__Текст для изучения__:
Ставка — жизнь. Владимир Маяковский и его круг. - Бенгт Янгфельдт
Шрифт:
Интервал:
Закладка:
Они договорились писать друг другу часто, раз в три дня, но так не получалось. После письма Маяковского от 15 мая наступил трехнедельный перерыв. Либо они не писали, либо не работала почта, либо письма задерживала цензура, либо они не сохранились[25]. Однако молчанию есть еще одно объяснение, и имя ему — Вероника Полонская, молодая актриса МХАТа.
Нора
Вероника, или, как ее называли друзья, Нора, исполняла одну из главных ролей в фильме Лили и Жемчужного «Стеклянный глаз», премьера которого состоялась в январе 1929-го. Несмотря на молодость — она родилась в 1908 году, — красавица Нора уже четыре года была замужем за коллегой-актером МХАТа Михаилом Яншиным; но брак был неудачным, и каждый из них жил своей жизнью. Лили, которая познакомилась с ней на съемках, Нора показалась потенциальным объектом для неугасимой потребности Маяковского в женской красоте и заботе. Маяковский легко влюблялся, и Лили надеялась, что Нора заставит его забыть о Татьяне; оставалось только найти подходящий случай и познакомить их. Таковой представился 13 мая, когда Лили и Осип устроили встречу на московском ипподроме. «Обратите внимание, какое несоответствие фигуры у Володи, — заметил Осип, обращаясь к Норе. — Он такой большой — на коротких ногах». Маяковский ростом был почти метр девяносто, а из-за крупной верхней части тела воспринимался многими как великан. Таким же он показался Норе, которая на первый взгляд нашла его «каким-то большим и нелепым в белом плаще, в шляпе, нахлобученной на лоб, с палкой, которой он очень энергично управлял». Пугали его «шумливость» и «разговор, присущий только ему».

__Выдержка из данных__:
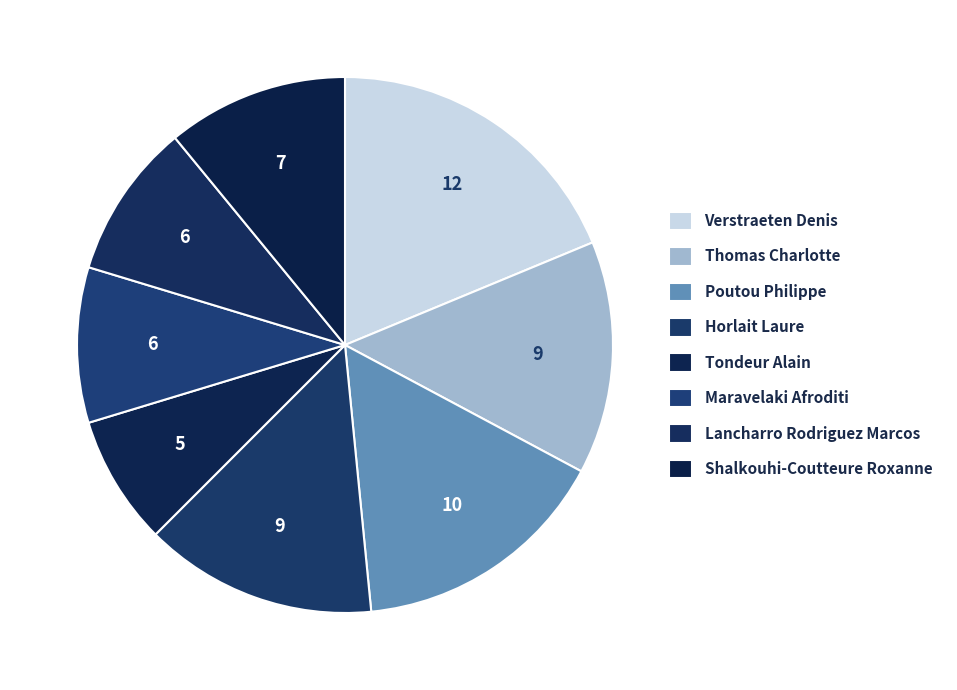

Count the number of slices in the pie.

8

__Условие задания__: Пожалуйста, перепишите дословно отрывок текста о Маяковском от слов «Ставка — жизнь.» до слов «молодая актриса МХАТа.».

__Ответ к заданию__:
Ставка — жизнь. Владимир Маяковский и его круг. - Бенгт Янгфельдт
Шрифт:
Интервал:
Закладка:
Они договорились писать друг другу часто, раз в три дня, но так не получалось. После письма Маяковского от 15 мая наступил трехнедельный перерыв. Либо они не писали, либо не работала почта, либо письма задерживала цензура, либо они не сохранились[25]. Однако молчанию есть еще одно объяснение, и имя ему — Вероника Полонская, молодая актриса МХАТа.